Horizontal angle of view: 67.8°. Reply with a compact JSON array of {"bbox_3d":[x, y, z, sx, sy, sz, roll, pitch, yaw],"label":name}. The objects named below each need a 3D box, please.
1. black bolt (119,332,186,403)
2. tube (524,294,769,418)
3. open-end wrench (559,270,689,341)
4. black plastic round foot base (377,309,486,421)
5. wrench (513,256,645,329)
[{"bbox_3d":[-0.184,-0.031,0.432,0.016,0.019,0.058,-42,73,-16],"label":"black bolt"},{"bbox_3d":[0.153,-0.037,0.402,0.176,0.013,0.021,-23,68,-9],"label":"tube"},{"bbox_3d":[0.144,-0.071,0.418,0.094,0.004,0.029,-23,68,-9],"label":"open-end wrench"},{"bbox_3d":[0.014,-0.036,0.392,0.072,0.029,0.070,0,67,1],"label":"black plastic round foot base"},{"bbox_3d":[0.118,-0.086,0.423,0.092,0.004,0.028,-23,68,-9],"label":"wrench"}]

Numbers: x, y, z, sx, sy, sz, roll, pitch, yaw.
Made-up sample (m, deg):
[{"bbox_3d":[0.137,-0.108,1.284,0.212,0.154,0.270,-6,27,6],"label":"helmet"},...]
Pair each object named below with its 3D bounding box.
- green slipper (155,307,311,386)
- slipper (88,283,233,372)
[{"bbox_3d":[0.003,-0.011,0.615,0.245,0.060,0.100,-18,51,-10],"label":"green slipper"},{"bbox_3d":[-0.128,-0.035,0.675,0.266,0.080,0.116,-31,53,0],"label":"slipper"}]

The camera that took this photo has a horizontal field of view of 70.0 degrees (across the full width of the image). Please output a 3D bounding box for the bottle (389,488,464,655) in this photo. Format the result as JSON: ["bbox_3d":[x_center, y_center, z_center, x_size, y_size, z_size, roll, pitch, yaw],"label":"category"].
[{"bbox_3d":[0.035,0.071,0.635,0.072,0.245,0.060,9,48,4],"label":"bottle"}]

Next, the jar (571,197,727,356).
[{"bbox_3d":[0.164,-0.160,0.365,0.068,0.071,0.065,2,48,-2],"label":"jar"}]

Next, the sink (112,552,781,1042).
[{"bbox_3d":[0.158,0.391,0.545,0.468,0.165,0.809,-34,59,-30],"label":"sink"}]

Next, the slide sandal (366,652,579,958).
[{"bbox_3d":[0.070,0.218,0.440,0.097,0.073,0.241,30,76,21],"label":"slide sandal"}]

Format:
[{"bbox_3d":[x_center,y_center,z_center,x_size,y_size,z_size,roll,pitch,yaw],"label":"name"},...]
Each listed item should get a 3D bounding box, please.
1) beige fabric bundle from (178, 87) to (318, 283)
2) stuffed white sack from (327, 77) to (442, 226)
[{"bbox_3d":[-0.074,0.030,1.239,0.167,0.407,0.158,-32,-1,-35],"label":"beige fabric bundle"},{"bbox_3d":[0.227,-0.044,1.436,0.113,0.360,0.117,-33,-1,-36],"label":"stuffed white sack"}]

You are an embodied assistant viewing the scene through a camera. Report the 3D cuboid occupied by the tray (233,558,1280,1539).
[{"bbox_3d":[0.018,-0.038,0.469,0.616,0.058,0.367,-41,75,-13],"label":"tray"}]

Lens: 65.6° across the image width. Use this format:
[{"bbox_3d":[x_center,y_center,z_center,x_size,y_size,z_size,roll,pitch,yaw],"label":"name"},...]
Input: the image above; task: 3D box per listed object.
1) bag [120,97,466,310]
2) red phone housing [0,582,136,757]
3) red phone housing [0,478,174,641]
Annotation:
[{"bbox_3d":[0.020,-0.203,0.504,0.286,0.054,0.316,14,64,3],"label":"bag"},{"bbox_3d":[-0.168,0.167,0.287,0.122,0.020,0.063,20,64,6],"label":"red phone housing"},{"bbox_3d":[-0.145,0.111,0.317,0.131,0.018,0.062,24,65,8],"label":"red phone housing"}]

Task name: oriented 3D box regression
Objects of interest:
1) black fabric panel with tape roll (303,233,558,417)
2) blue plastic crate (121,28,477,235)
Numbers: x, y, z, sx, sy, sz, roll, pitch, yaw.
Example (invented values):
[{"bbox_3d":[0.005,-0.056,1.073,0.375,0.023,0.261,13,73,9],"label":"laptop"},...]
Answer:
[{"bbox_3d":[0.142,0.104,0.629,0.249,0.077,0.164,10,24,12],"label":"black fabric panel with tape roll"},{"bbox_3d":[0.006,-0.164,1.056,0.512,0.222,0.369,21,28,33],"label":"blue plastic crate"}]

· · · · · · ·

All entries above should be duplicated exactly, none omitted.

## Completed task
Horizontal angle of view: 67.8°. Reply with a compact JSON array of {"bbox_3d":[x, y, z, sx, sy, sz, roll, pitch, yaw],"label":name}. The objects named below each need a 3D box, please.
1. black bolt (119,332,186,403)
2. tube (524,294,769,418)
3. open-end wrench (559,270,689,341)
4. black plastic round foot base (377,309,486,421)
5. wrench (513,256,645,329)
[{"bbox_3d":[-0.184,-0.031,0.432,0.016,0.019,0.058,-42,73,-16],"label":"black bolt"},{"bbox_3d":[0.153,-0.037,0.402,0.176,0.013,0.021,-23,68,-9],"label":"tube"},{"bbox_3d":[0.144,-0.071,0.418,0.094,0.004,0.029,-23,68,-9],"label":"open-end wrench"},{"bbox_3d":[0.014,-0.036,0.392,0.072,0.029,0.070,0,67,1],"label":"black plastic round foot base"},{"bbox_3d":[0.118,-0.086,0.423,0.092,0.004,0.028,-23,68,-9],"label":"wrench"}]

Numbers: x, y, z, sx, sy, sz, roll, pitch, yaw.
Made-up sample (m, deg):
[{"bbox_3d":[0.137,-0.108,1.284,0.212,0.154,0.270,-6,27,6],"label":"helmet"},...]
Pair each object named below with its 3D bounding box.
- green slipper (155,307,311,386)
- slipper (88,283,233,372)
[{"bbox_3d":[0.003,-0.011,0.615,0.245,0.060,0.100,-18,51,-10],"label":"green slipper"},{"bbox_3d":[-0.128,-0.035,0.675,0.266,0.080,0.116,-31,53,0],"label":"slipper"}]

The camera that took this photo has a horizontal field of view of 70.0 degrees (across the full width of the image). Please output a 3D bounding box for the bottle (389,488,464,655) in this photo. Format the result as JSON: ["bbox_3d":[x_center, y_center, z_center, x_size, y_size, z_size, roll, pitch, yaw],"label":"category"].
[{"bbox_3d":[0.035,0.071,0.635,0.072,0.245,0.060,9,48,4],"label":"bottle"}]

Next, the jar (571,197,727,356).
[{"bbox_3d":[0.164,-0.160,0.365,0.068,0.071,0.065,2,48,-2],"label":"jar"}]

Next, the sink (112,552,781,1042).
[{"bbox_3d":[0.158,0.391,0.545,0.468,0.165,0.809,-34,59,-30],"label":"sink"}]

Next, the slide sandal (366,652,579,958).
[{"bbox_3d":[0.070,0.218,0.440,0.097,0.073,0.241,30,76,21],"label":"slide sandal"}]

Format:
[{"bbox_3d":[x_center,y_center,z_center,x_size,y_size,z_size,roll,pitch,yaw],"label":"name"},...]
Each listed item should get a 3D bounding box, please.
1) beige fabric bundle from (178, 87) to (318, 283)
2) stuffed white sack from (327, 77) to (442, 226)
[{"bbox_3d":[-0.074,0.030,1.239,0.167,0.407,0.158,-32,-1,-35],"label":"beige fabric bundle"},{"bbox_3d":[0.227,-0.044,1.436,0.113,0.360,0.117,-33,-1,-36],"label":"stuffed white sack"}]

You are an embodied assistant viewing the scene through a camera. Report the 3D cuboid occupied by the tray (233,558,1280,1539).
[{"bbox_3d":[0.018,-0.038,0.469,0.616,0.058,0.367,-41,75,-13],"label":"tray"}]

Lens: 65.6° across the image width. Use this format:
[{"bbox_3d":[x_center,y_center,z_center,x_size,y_size,z_size,roll,pitch,yaw],"label":"name"},...]
Input: the image above; task: 3D box per listed object.
1) bag [120,97,466,310]
2) red phone housing [0,582,136,757]
3) red phone housing [0,478,174,641]
Annotation:
[{"bbox_3d":[0.020,-0.203,0.504,0.286,0.054,0.316,14,64,3],"label":"bag"},{"bbox_3d":[-0.168,0.167,0.287,0.122,0.020,0.063,20,64,6],"label":"red phone housing"},{"bbox_3d":[-0.145,0.111,0.317,0.131,0.018,0.062,24,65,8],"label":"red phone housing"}]

Task name: oriented 3D box regression
Objects of interest:
1) black fabric panel with tape roll (303,233,558,417)
2) blue plastic crate (121,28,477,235)
Numbers: x, y, z, sx, sy, sz, roll, pitch, yaw.
Example (invented values):
[{"bbox_3d":[0.005,-0.056,1.073,0.375,0.023,0.261,13,73,9],"label":"laptop"},...]
Answer:
[{"bbox_3d":[0.142,0.104,0.629,0.249,0.077,0.164,10,24,12],"label":"black fabric panel with tape roll"},{"bbox_3d":[0.006,-0.164,1.056,0.512,0.222,0.369,21,28,33],"label":"blue plastic crate"}]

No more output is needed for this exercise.